UCSF

Purpose

To develop an automated pipeline based on convolutional neural networks to segment lumbar intervertebral discs and characterize their biochemical composition using voxel-based relaxometry, and establish local associations with clinical measures of disability, muscle changes, and other symptoms of lower back pain.

Methods

This work proposes a new methodology using MRI (n = 31, across the spectrum of disc degeneration) that combines deep learning-based segmentation, atlas-based registration, and statistical parametric mapping for voxel-based analysis of T_1ρ and T₂ relaxation time maps to characterize disc degeneration and its associated disability.

Results

Across degenerative grades, the segmentation algorithm produced accurate, high-confidence segmentations of the lumbar discs in two independent data sets. Manually and automatically extracted mean disc T_1ρ and T₂ relaxation times were in high agreement for all discs with minimal bias. On a voxel-by-voxel basis, imaging-based degenerative grades were strongly negatively correlated with T_1ρ and T₂ , particularly in the nucleus.
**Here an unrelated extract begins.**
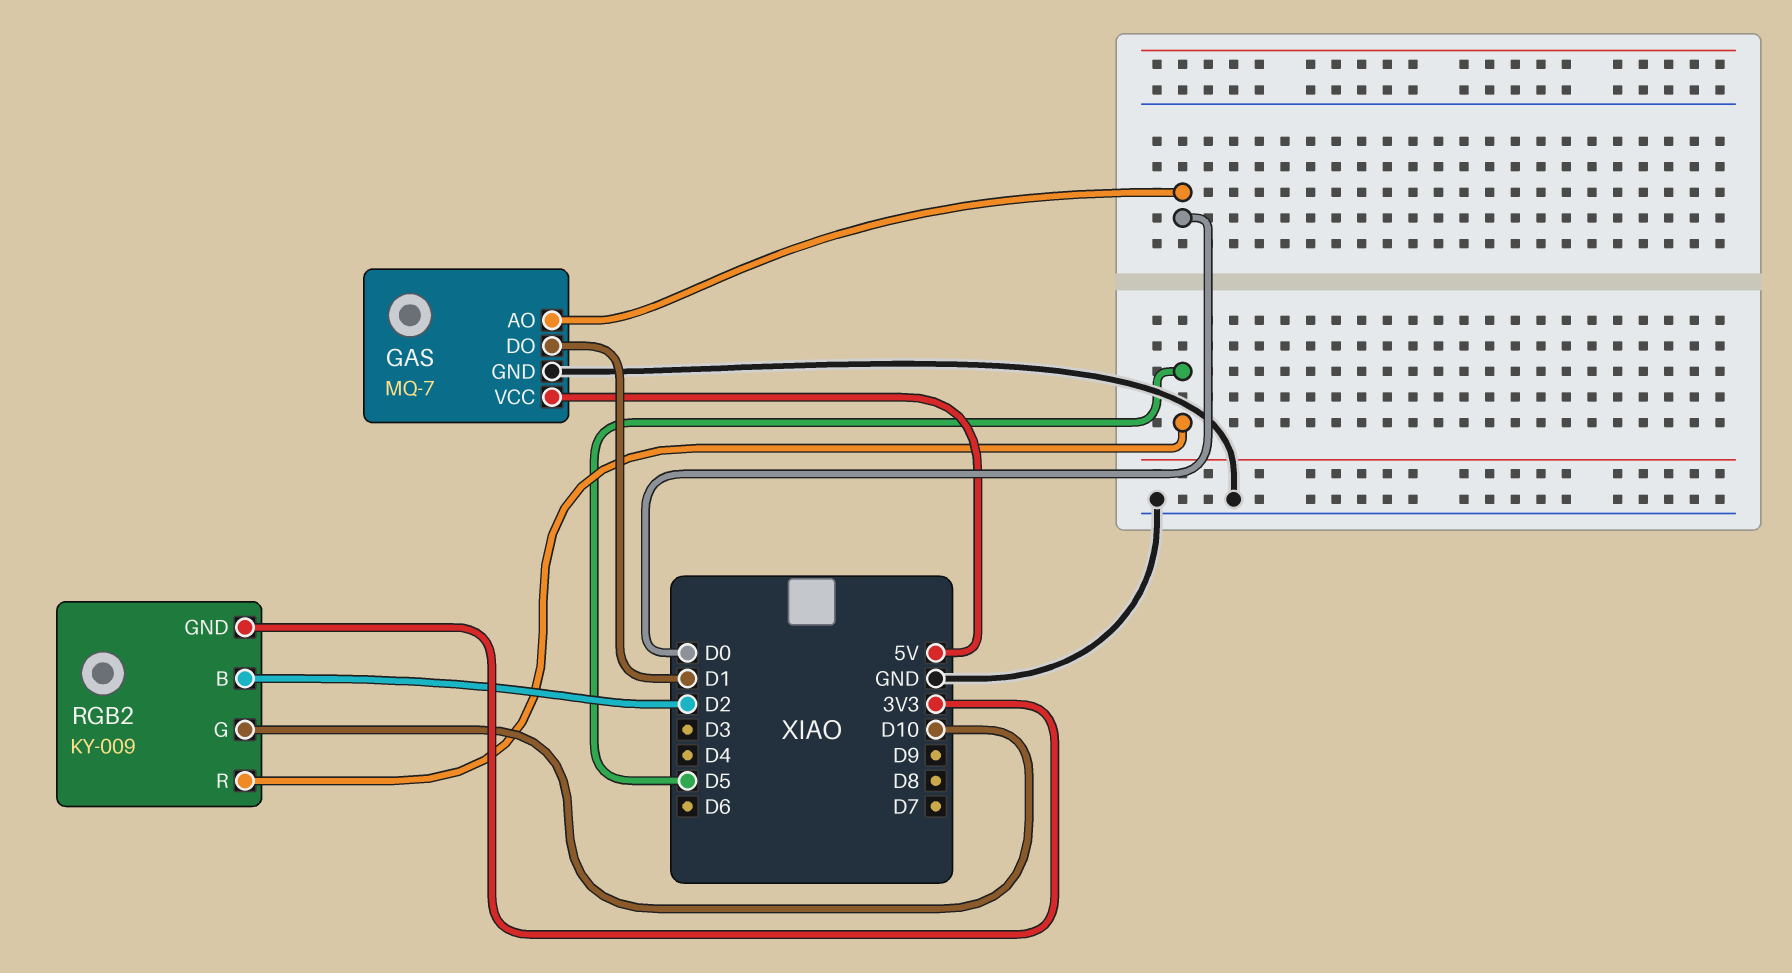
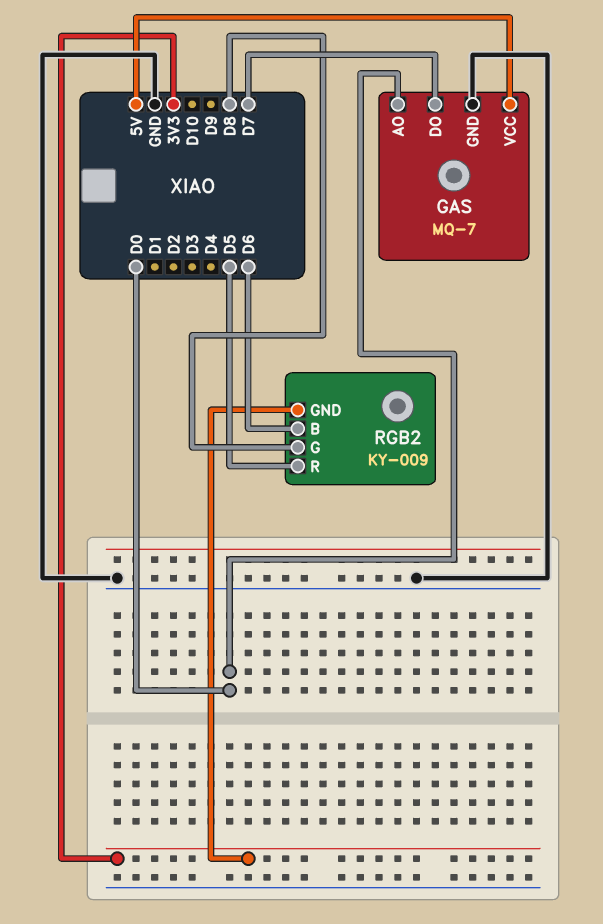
GAS pin DO: D1 -> D7
RGB2 pin B: D2 -> D6
RGB2 pin G: D10 -> D8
Stratifying patients by disability grades revealed significant differences in the relaxation maps between minimal/moderate versus severe disability: The average T_1ρ relaxation maps from the minimal/moderate disability group showed clear annulus nucleus distinction with a visible midline, whereas the severe disability group had lower average T_1ρ values with a homogeneous distribution.

Conclusion

This work presented a scalable pipeline for fast, automated assessment of disc relaxation times, and voxel-based relaxometry that overcomes limitations of current region of interest-based analysis methods and may enable greater insights and associations between disc degeneration, disability, and lower back pain.